Memory Leak in Celery
Turn out Celery has some memory leaks. We don’t know that beforehand. After deploying some Celery servers using AWS ECS we notice that all Celery tasks will consume most of the server memory and then become idle.
My first attempt was set hard limit for container memory to 1GiB. And guess what? Celery will consume 99.9% of that limit then become idle after some times. It’s good for the server but doesn’t solve our problem.

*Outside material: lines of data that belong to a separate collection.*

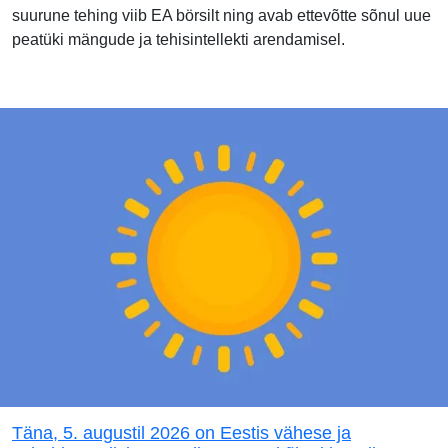
suurune tehing viib EA börsilt ning avab ettevõtte sõnul uue
peatüki mängude ja tehisintellekti arendamisel.
Täna, 5. augustil 2026 on Eestis vähese ja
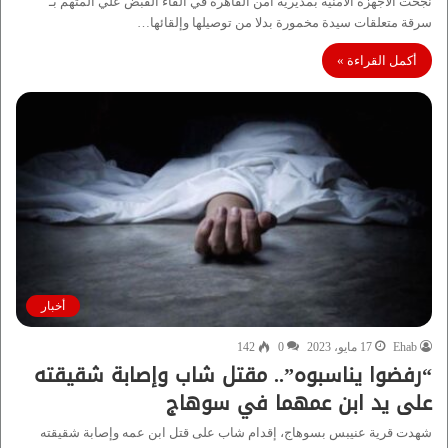
نجحت الأجهزة الأمنية بمديرية أمن القاهرة في القاء القبض علي المتهم بـ
سرقة متعلقات سيدة مخمورة بدلا من توصيلها وإلقائها…
أكمل القراءة »
أخبار
Ehab
17 مايو، 2023
0
142
“رفضوا يناسبوه”.. مقتل شاب وإصابة شقيقته
على يد ابن عمهما في سوهاج
شهدت قرية عنيبس بسوهاج، إقدام شاب على قتل ابن عمه وإصابة شقيقته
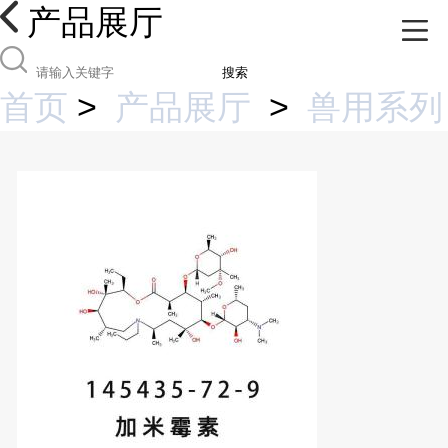
产品展厅
搜索
首页
>
产品展厅
>
兽用系列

My second attempt was set CELERYD_TASK_TIME_LIMIT
to 300, so celery tasks
will be killed after 5 minutes no matter what. This time Celery continue to
take memory percentage as much as it can and then become inactive, but after
5 minutes it kills all the tasks to release memory and then back to work
normally.
I thought it worked, but it didn’t.
After running for some periods, Celery still hung. So it’s not due to the leak anymore. Continue digging around, I found out the main reason Celery hangs is due to some thread locks caused by neo4j python driver. And that can only be solved completely by changing the way neo4j driver save & fetch data to async, which is still an open issue on GitHub. Although people gave some temporary solutions to the problem, it’s only apply for Python3, and our project is still Python2. Hence, a transition from Python2 to Python3 is needed.
In the mean time, I set up a cronjob to restart Celery after some times to remove the lock.